__SOURCE DOCUMENT__.
+++
Tool comparison

Different tools.
Different questions.

Socket, OpenSSF Scorecard, Snyk, and npm audit are excellent tools. None of them measure behavioral commitment signals — the structural conditions that make a package a high-value target before any attack code is published.

The axios supply chain attack (April 2026) triggered zero warnings in Socket, Snyk, or npm audit beforehand. The structural signal — 1 maintainer, 100M+ downloads/week — was visible for years.

Tool What it measures Commitment
signals?
Supply chain
depth?
Free tier?
Commit Behavioral commitment signals — publish frequency, maintainer count, download/maintainer ratio, lock file hygiene, deprecation handling ✅ Core focus ✅ Full tree ✅ Unlimited
Socket.dev Code-level analysis — static inspection for malicious patterns, network calls, obfuscated code, typosquatting, known malware Partial Freemium
OpenSSF
Scorecard
Repository security practices — branch protection, CI/CD, signed releases, SAST, fuzzing, token permissions ❌ Single repo ✅ Free
Snyk Known vulnerabilities — CVE database, exploit availability, fix guidance, dependency upgrade paths Freemium

A package can score A+ on Snyk (no known CVEs), 9/10 on Scorecard (great practices), pass Socket inspection — and still be CRITICAL on Commit because one credential controls 100M weekly installs with no org backup. They answer different questions.
+++
__DATA LISTING__.
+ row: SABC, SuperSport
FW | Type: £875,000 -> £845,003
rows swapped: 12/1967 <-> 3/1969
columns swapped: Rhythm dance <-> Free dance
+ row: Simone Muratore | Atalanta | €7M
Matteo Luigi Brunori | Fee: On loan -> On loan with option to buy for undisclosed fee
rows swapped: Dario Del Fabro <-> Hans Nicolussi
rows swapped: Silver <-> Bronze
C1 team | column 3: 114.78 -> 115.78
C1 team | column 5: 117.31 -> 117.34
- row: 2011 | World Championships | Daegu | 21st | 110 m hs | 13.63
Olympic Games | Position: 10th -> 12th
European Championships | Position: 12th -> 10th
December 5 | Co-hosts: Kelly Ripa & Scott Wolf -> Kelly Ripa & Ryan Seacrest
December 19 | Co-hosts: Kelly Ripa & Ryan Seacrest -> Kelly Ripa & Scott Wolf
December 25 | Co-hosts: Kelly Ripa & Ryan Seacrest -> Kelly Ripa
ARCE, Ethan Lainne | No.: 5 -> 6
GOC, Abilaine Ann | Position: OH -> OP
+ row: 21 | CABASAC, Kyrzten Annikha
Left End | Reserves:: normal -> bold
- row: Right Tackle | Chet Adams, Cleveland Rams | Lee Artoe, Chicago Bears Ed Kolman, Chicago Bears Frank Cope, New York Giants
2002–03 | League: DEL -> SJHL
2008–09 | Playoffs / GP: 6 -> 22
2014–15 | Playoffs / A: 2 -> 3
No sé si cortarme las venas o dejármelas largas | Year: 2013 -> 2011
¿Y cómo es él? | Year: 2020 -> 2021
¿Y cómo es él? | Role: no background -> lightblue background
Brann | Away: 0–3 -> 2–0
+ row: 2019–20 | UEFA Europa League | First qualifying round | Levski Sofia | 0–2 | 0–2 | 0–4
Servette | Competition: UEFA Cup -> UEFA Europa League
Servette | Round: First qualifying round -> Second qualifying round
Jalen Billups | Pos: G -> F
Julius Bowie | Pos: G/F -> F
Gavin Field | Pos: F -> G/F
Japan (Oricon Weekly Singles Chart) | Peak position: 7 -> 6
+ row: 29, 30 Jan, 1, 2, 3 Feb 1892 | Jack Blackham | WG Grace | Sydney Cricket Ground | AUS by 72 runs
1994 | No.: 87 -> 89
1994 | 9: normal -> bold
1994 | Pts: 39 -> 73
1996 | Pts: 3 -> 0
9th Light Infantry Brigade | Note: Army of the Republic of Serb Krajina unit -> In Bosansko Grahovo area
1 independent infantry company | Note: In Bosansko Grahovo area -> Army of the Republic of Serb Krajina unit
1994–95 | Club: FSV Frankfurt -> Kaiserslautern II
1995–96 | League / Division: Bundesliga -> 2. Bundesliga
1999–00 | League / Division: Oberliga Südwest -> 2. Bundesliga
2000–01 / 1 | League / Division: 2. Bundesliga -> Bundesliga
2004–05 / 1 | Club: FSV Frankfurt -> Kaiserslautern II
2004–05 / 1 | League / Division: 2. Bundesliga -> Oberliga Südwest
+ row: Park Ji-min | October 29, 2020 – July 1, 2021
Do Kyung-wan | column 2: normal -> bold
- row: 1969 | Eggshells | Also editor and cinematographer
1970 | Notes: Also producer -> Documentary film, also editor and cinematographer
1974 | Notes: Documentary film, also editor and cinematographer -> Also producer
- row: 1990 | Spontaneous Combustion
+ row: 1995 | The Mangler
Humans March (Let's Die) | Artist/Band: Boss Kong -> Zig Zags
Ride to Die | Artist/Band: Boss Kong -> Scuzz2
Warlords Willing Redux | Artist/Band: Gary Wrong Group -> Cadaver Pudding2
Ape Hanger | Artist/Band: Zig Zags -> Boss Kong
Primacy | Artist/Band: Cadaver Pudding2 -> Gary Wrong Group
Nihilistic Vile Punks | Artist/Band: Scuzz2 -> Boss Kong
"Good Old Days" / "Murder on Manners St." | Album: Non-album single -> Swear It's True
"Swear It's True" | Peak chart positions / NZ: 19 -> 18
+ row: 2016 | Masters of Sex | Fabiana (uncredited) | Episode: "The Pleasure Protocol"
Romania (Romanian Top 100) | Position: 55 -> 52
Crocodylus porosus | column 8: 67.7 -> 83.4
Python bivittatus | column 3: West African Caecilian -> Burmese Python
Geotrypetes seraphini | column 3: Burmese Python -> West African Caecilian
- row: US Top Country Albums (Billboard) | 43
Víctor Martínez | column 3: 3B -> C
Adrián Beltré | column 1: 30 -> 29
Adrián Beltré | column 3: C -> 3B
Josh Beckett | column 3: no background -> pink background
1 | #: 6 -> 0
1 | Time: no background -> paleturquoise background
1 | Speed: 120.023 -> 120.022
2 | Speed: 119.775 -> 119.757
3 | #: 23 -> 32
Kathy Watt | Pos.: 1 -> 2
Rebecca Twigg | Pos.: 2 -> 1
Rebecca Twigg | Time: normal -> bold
+++
__TO-DO LIST__.
a. In the tool comparison, which tools gave no warnings before the axios supply chain attack?
b. Reproduce the tool comparison word for word, from "A package can" up to and including "answer different questions.".
c. Take the comparison of package security tools further, picking up after its last sentence.

__TASK RESPONSES__.
a. Socket, Snyk, and npm audit.

b.
A package can score A+ on Snyk (no known CVEs), 9/10 on Scorecard (great practices), pass Socket inspection — and still be CRITICAL on Commit because one credential controls 100M weekly installs with no org backup. They answer different questions.

c.
What each tool actually checks

Socket.dev
  • ✓ Malicious code patterns (network calls, obfuscation)
  • ✓ Typosquatting detection
  • ✓ Known malware in published versions
  • ✓ Install scripts, permission escalation
  • ✗ Who controls the publish credentials
  • ✗ Credential concentration vs download volume
  • ✗ Structural conditions before any code is written

Best for: detecting active attacks after malicious code is published.

OpenSSF Scorecard
  • ✓ Branch protection and code review
  • ✓ CI/CD configuration and SAST
  • ✓ Signed releases and token permissions
  • ✓ Fuzzing participation
  • ✗ Requires a GitHub repo (npm-only packages = no data)
  • ✗ Transitive dependency risk
  • ✗ Download volume vs maintainer ratio

Best for: auditing whether a project follows security best practices.

Snyk / npm audit
  • ✓ Known CVEs in the National Vulnerability Database
  • ✓ Exploit availability and severity scoring
  • ✓ Fix guidance and upgrade paths
  • ✓ License compliance
  • ✗ Who maintains the package
  • ✗ Whether the project is actively maintained
  • ✗ Structural conditions for the next attack

Best for: finding known vulnerabilities with published fixes.

Commit
  • ✓ Maintainer count (credential concentration)
  • ✓ Download volume vs maintainer ratio
  • ✓ Release consistency and cadence
  • ✓ Package age and momentum
  • ✓ CI/CD presence and process signals
  • ✓ Full transitive dependency tree
  • ✗ Malicious code detection (use Socket for that)
  • ✗ Known CVEs (use Snyk for that)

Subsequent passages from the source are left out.